Dr. Rivero is Professor Emerita in the Department of Spanish and Portuguese at the University of Arizona in Tucson, where she taught Latin American and U.S. Latino/Latina literatures and cultures. She was also adjunct Professor of Women's Studies and Latin American Studies at her institution. She has authored or coedited seven scholarly books, and has published over 100 articles, chapters in books, review essays, notes, bibliographies, and collection entries, on topics ranging from Caribbean authors to Mexican colonial nuns.

Dr. Rivero is coeditor of Telling To Live: Latina Feminist Testimonios (2001), Infinite Divisions: An Anthology of Chicana Literature (1995), and Siete poetas (1977). Her bilingual collection of essays, Discursos desde la diáspora, was published in 2005. Her latest book is Obra selecta (Selected Works, 2020), a compilation of her best essays on Cuban national identity, Latin Americans in the United States, and feminism through literature, especially through poetry.
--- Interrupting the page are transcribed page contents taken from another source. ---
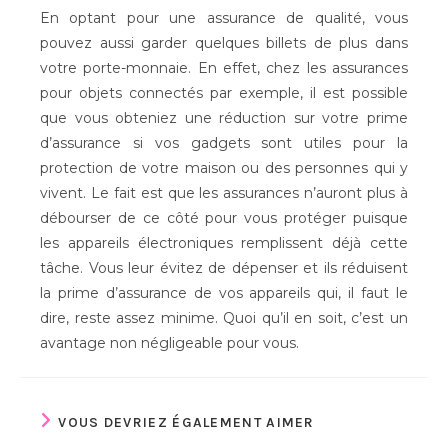
En optant pour une assurance de qualité, vous
pouvez aussi garder quelques billets de plus dans
votre porte-monnaie. En effet, chez les assurances
pour objets connectés par exemple, il est possible
que vous obteniez une réduction sur votre prime
d’assurance si vos gadgets sont utiles pour la
protection de votre maison ou des personnes qui y
vivent. Le fait est que les assurances n’auront plus à
débourser de ce côté pour vous protéger puisque
les appareils électroniques remplissent déjà cette
tâche. Vous leur évitez de dépenser et ils réduisent
la prime d’assurance de vos appareils qui, il faut le
dire, reste assez minime. Quoi qu’il en soit, c’est un
avantage non négligeable pour vous.
VOUS DEVRIEZ ÉGALEMENT AIMER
Her own poetry was published in Catedral sumergida: Poesía cubana contemporánea escrita por mujeres, edited by Ileana Álvarez and Maylén Domínguez (2013). Her video Melodías y memorias de Eliana Rivero, with her interpretations of traditional Cuban music and autobiographical commentary, was finished in January 2015.

Dr. Rivero lives in Tucson, Arizona, where she enjoys playing her grand piano every day.